Later, I gathered that truly, Jesse had succeeded in getting his parents back together, and it was on their way back from a reunion picnic that calamity struck, and they rammed into an incoming trailer, creating a terrible scene of shattered metals, blood and broken bodies. The father passed away first and days later the mother followed, while my Jesse lay lifeless in a coma. All his efforts in reuniting them really had to end with them dying off and leaving him to himself.
I tried to avoid thinking of how he would feel when he got out of the coma, but these thoughts plagued at my mind while I spent day and night praying for him to actually get out of the coma, and for God to forgive me for abandoning him. It was my turn to feel guilty.
Waking up every day to the fact that Jesse was stuck in between life and death had its toll on me, and my depression was at its peak. At unguarded moments I would catch myself crying from a mixed feeling of guilt for not pushing more, and anger at him for pushing me away, and other time I would just smile from the beautiful memories he had imprinted into my memories, and at times like this I would be so sure that my Jesse would come out of this coma alive; one way or the other.
I remember the night I left the hospital a little past twelve midnight and got home, realizing that day was my birthday, but not being in any mood to celebrate it. I got down on my knees and was about to pray when my phone rang.
Jesse was out of his coma.
I rushed to the hospital and collapsed on top of him amiss tears and moans of delight, and he responded by hugging me and crying too, and apologizing. He asked the doctor about his parents and they told him they were dead, but he just blinked and sighed, and stated that they were in God’s hands.
Pushing the surprise from his unexpectedly chill reaction, and having missed him so much to care, we cuddled some more, and then he kissed me on my lips and brought out this beautiful case from his bedside drawer.
Struggling in pain, he got into a sitting position and opened it to reveal a glittering ring within.
“Daberechi, words wont express how much I love you, and how much I would always remain grateful to you for always being with me through everything that has happened. I can’t deny the fact that I’ve fallen in love with you, and I need you by my side to deal with this world. Would you marry me?”
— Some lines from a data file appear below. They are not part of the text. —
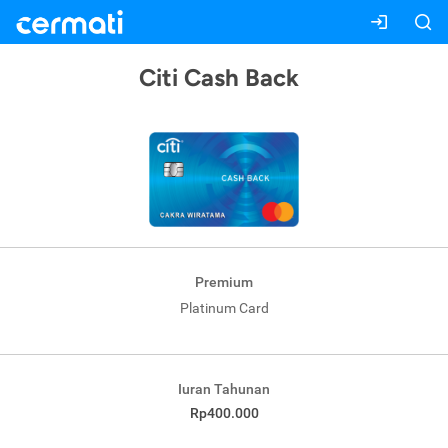
Citi Cash Back
Premium
Platinum Card
Iuran Tahunan
Rp400.000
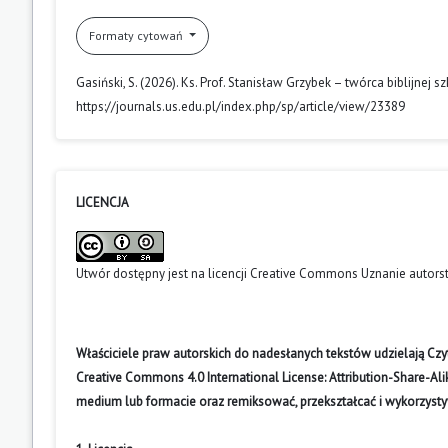
Formaty cytowań
Gasiński, S. (2026). Ks. Prof. Stanisław Grzybek – twórca biblijnej 
https://journals.us.edu.pl/index.php/sp/article/view/23389
LICENCJA
Utwór dostępny jest na licencji
Creative Commons Uznanie autors
Właściciele praw autorskich do nadesłanych tekstów udzielają Cz
Creative Commons 4.0 International License: Attribution-Share-A
medium lub formacie oraz remiksować, przekształcać i wykorzyst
It was then that I woke up, and amiss emotional sobs, and a smile for the first time in a long while, I felt strongly that my Jesse was going to be okay. I got up from my knees that I had fallen asleep on and picked up my phone, where there was a whatsapp message.
It was from Jesse’s friends that was spending the night at the hospital with him. While I was still in the process of opening the text, it began to rain outside, and I felt heavy panic attack as the first drops of rain hit my roof, causing the first drops of tears to slide down my face.
I wondered why my life had to be about drops of rain, tears and bad news.
I prayed that this time, the rain wouldn’t leave a scar, as I comforted myself with the memory of Valentine’s Day.
I held my breath and opened the text message, praying as I did so, and the message glared at me from the screen of my dammed phone.
Daberechi… Jesse passed on from his coma, some minutes ago.